MATERIAL FOR THIS EXERCISE Block Start
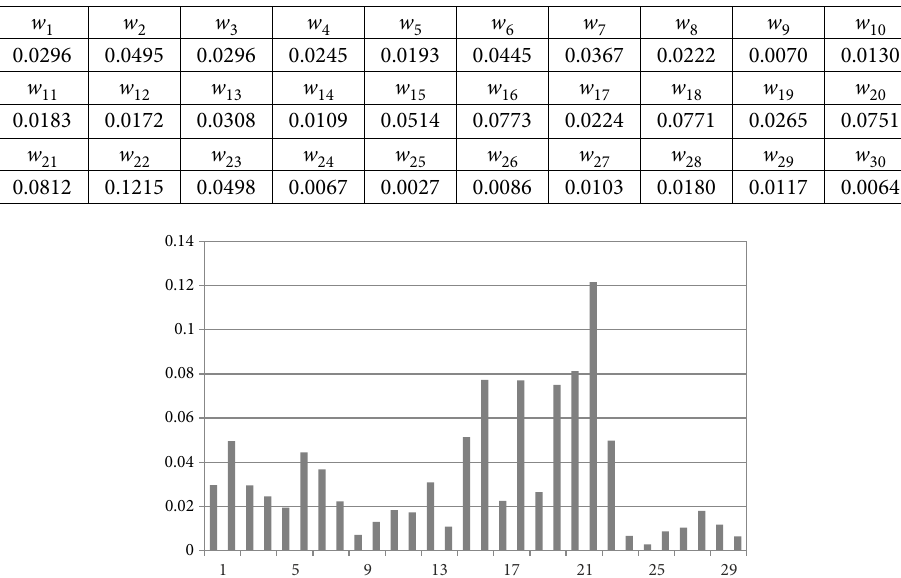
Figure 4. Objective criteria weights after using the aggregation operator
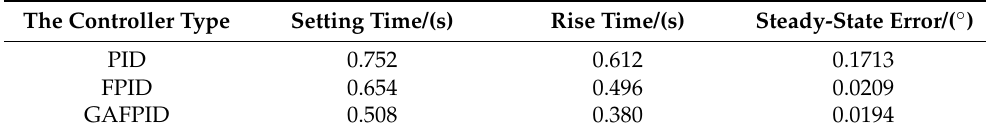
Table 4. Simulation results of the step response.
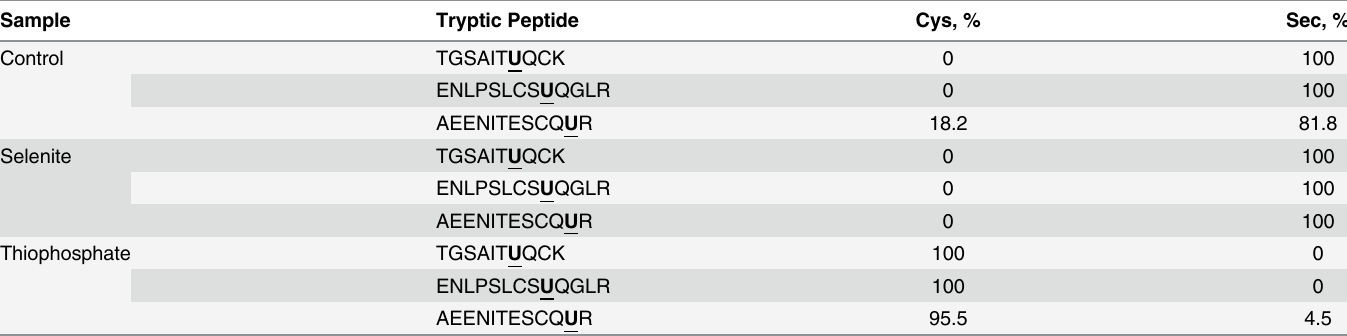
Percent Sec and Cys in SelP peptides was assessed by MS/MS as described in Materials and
MATERIAL FOR THIS EXERCISE Block End
MATERIAL FOR THIS EXERCISE Block Start
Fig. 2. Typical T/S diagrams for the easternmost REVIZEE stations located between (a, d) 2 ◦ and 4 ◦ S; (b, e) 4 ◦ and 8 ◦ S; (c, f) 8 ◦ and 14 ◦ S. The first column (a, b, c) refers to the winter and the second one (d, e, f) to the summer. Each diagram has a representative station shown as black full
MATERIAL FOR THIS EXERCISE Block End
MATERIAL FOR THIS EXERCISE Block Start
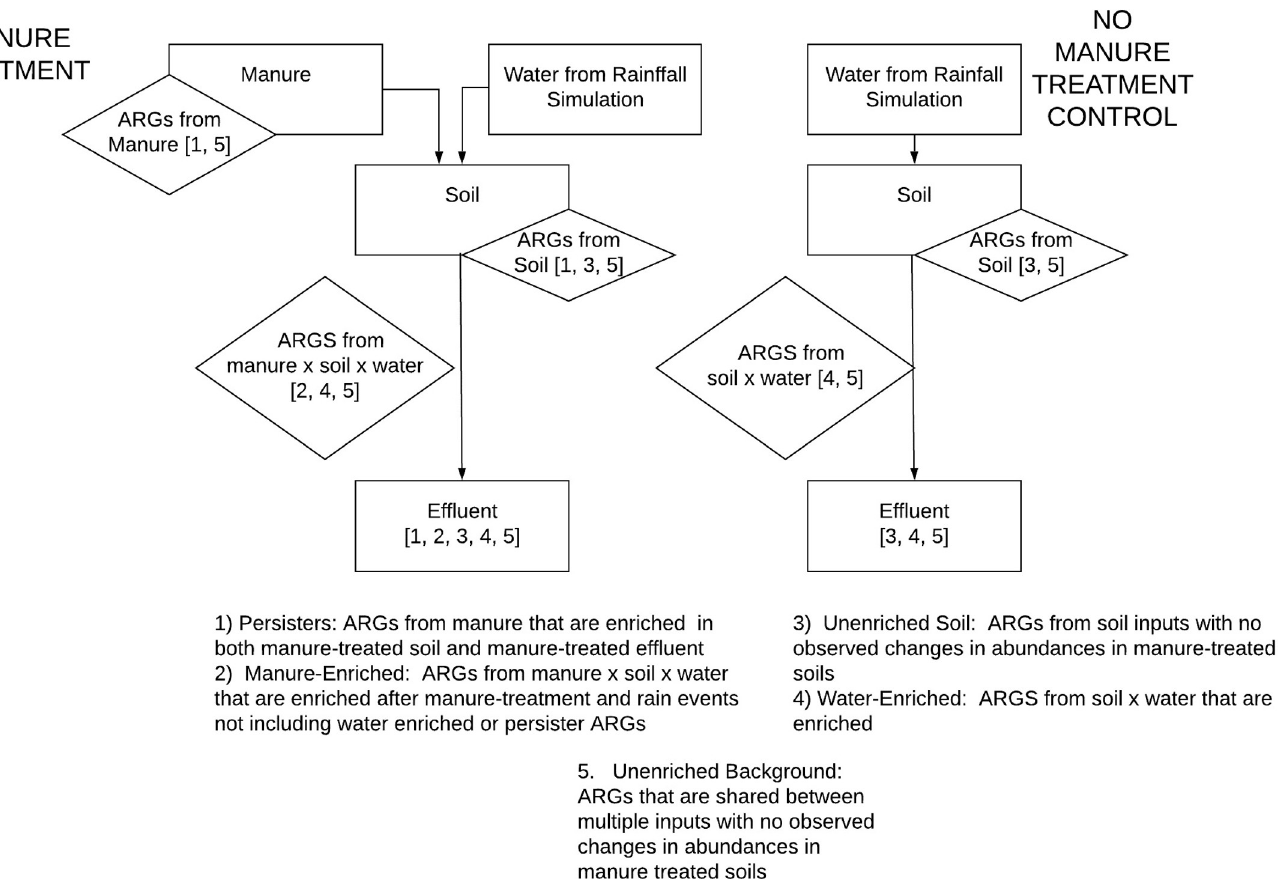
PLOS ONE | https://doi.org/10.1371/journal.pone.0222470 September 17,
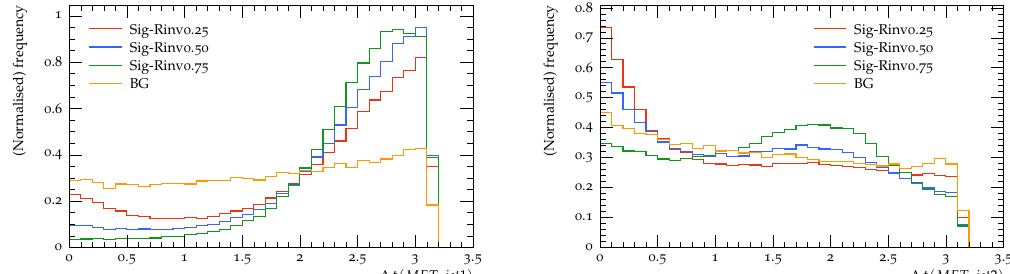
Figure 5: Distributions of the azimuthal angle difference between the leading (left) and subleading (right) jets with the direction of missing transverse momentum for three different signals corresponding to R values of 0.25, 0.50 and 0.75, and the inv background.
MATERIAL FOR THIS EXERCISE Block End
**PROBLEM DESCRIPTION**
Within the listing above, write out the stretch from the line with "PLOS ONE | https://doi.org/10.1371/journal.pone.0222470" through the line with "Figure 5: Distributions" exactly. Any pictures are to be left out.

**ANSWER SPACE**
PLOS ONE | https://doi.org/10.1371/journal.pone.0222470 September 17,
Figure 5: Distributions of the azimuthal angle difference between the leading (left) and subleading (right) jets with the direction of missing transverse momentum for three different signals corresponding to R values of 0.25, 0.50 and 0.75, and the inv background.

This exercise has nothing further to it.